El terremoto en la isla ha dejado más de un centenar de muertos, 236 heridos y 20.000 desplazados

Macarena Vidal Liy
Equipos de rescate, en los restos de una mezquita.
Equipos de rescate, en los restos de una mezquita. EFE

En los escombros de lo que fuera hasta el domingo la mezquita Jamil al Jamaa, en el puerto de Bangsal en el noroeste de la isla indonesia de Lombok, la excavadora lo intenta de nuevo. Entre una nube de polvo, arranca primero un pilar. Después, lo que quizá fue alguna vez una cornisa. La máquina para. Silencio. Los espectadores —familiares, periodistas, curiosos— contienen el aliento. Nada. No se oye nada. La máquina ahonda el agujero que ha empezado. Ahí abajo, vivos o muertos —nadie se atreve a opinar— hay gente. Cuántos, es una incógnita. Solo se sabe con certeza que el domingo, el fatídico día en que un terremoto de magnitud 6,9 arrasó el norte de la isla, varios de los fieles que participaban en la oración vespertina no regresaron nunca a sus hogares. El seísmo les atrapó allí cuando derribó la mezquita.

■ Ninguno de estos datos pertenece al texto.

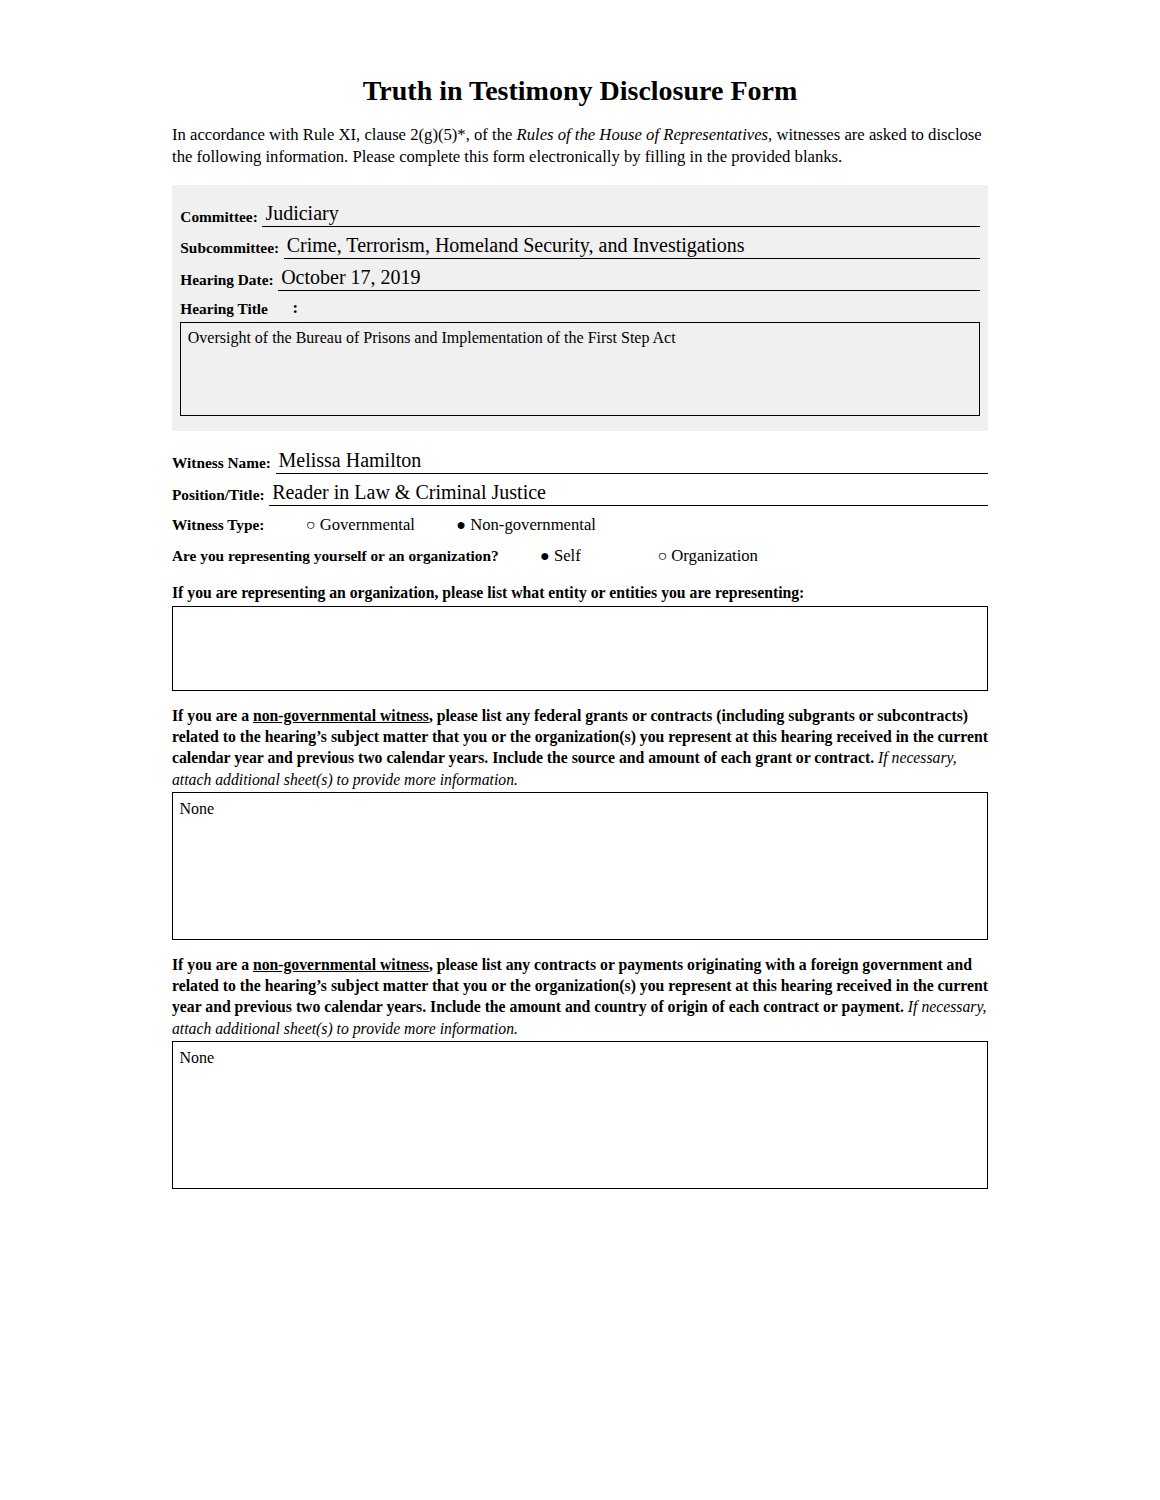Truth in Testimony Disclosure Form
In accordance with Rule XI, clause 2(g)(5)*, of the Rules of the House of Representatives, witnesses are asked to disclose the following information. Please complete this form electronically by filling in the provided blanks.
Committee: Judiciary
Subcommittee: Crime, Terrorism, Homeland Security, and Investigations
Hearing Date: October 17, 2019
Hearing Title :
Oversight of the Bureau of Prisons and Implementation of the First Step Act
Witness Name: Melissa Hamilton
Position/Title: Reader in Law & Criminal Justice
Witness Type: ○ Governmental ● Non-governmental
Are you representing yourself or an organization? ● Self ○ Organization
If you are representing an organization, please list what entity or entities you are representing:
If you are a non-governmental witness, please list any federal grants or contracts (including subgrants or subcontracts) related to the hearing’s subject matter that you or the organization(s) you represent at this hearing received in the current calendar year and previous two calendar years. Include the source and amount of each grant or contract. If necessary, attach additional sheet(s) to provide more information.
None
If you are a non-governmental witness, please list any contracts or payments originating with a foreign government and related to the hearing’s subject matter that you or the organization(s) you represent at this hearing received in the current year and previous two calendar years. Include the amount and country of origin of each contract or payment. If necessary, attach additional sheet(s) to provide more information.
None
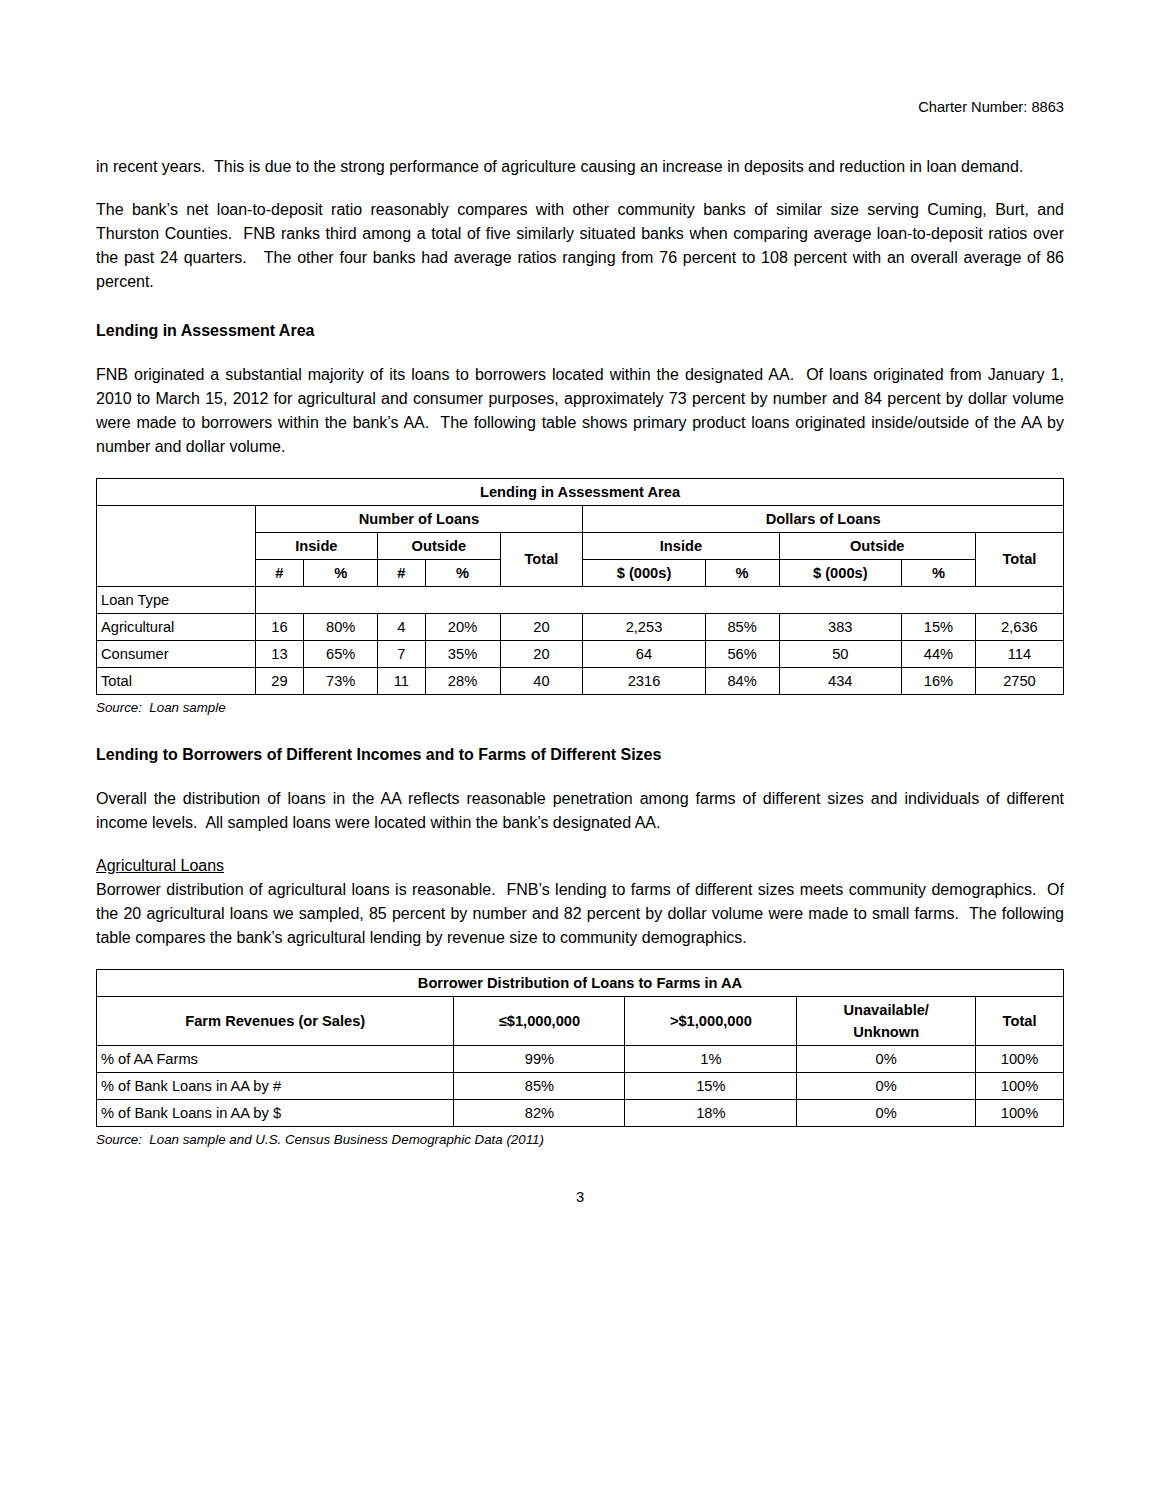Charter Number: 8863
in recent years. This is due to the strong performance of agriculture causing an increase in deposits and reduction in loan demand.
The bank’s net loan-to-deposit ratio reasonably compares with other community banks of similar size serving Cuming, Burt, and Thurston Counties. FNB ranks third among a total of five similarly situated banks when comparing average loan-to-deposit ratios over the past 24 quarters. The other four banks had average ratios ranging from 76 percent to 108 percent with an overall average of 86 percent.
Lending in Assessment Area
FNB originated a substantial majority of its loans to borrowers located within the designated AA. Of loans originated from January 1, 2010 to March 15, 2012 for agricultural and consumer purposes, approximately 73 percent by number and 84 percent by dollar volume were made to borrowers within the bank’s AA. The following table shows primary product loans originated inside/outside of the AA by number and dollar volume.
| Lending in Assessment Area |
| --- |
| | Number of Loans | Dollars of Loans |
| Inside | Outside | Total | Inside | Outside | Total |
| # | % | # | % | $ (000s) | % | $ (000s) | % |
| Loan Type | |
| Agricultural | 16 | 80% | 4 | 20% | 20 | 2,253 | 85% | 383 | 15% | 2,636 |
| Consumer | 13 | 65% | 7 | 35% | 20 | 64 | 56% | 50 | 44% | 114 |
| Total | 29 | 73% | 11 | 28% | 40 | 2316 | 84% | 434 | 16% | 2750 |
Source: Loan sample
Lending to Borrowers of Different Incomes and to Farms of Different Sizes
Overall the distribution of loans in the AA reflects reasonable penetration among farms of different sizes and individuals of different income levels. All sampled loans were located within the bank’s designated AA.
Agricultural Loans
Borrower distribution of agricultural loans is reasonable. FNB’s lending to farms of different sizes meets community demographics. Of the 20 agricultural loans we sampled, 85 percent by number and 82 percent by dollar volume were made to small farms. The following table compares the bank’s agricultural lending by revenue size to community demographics.
| Borrower Distribution of Loans to Farms in AA |
| --- |
| Farm Revenues (or Sales) | ≤$1,000,000 | >$1,000,000 | Unavailable/ Unknown | Total |
| % of AA Farms | 99% | 1% | 0% | 100% |
| % of Bank Loans in AA by # | 85% | 15% | 0% | 100% |
| % of Bank Loans in AA by $ | 82% | 18% | 0% | 100% |
Source: Loan sample and U.S. Census Business Demographic Data (2011)
3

“Habíamos empezado los rezos. Empezó el temblor, suave al principio, pero enseguida cobró fuerza. No sabíamos qué hacer, si quedarnos en la mezquita o salir. Pero llegó la primera réplica, muy fuerte, y empecé a gritar a la gente que saliera”, recuerda Salafuddin, el guardián del centro religioso. Algunos de los más devotos tardaron en marcharse. Otros entraron buscando refugio del temblor. Demasiado tarde. Entre estertores, el edificio se vino abajo. Solo la cúpula, verde y amarilla, asombrosamente íntegra, da ahora una pista de lo que fue alguna vez ese montón de escombros.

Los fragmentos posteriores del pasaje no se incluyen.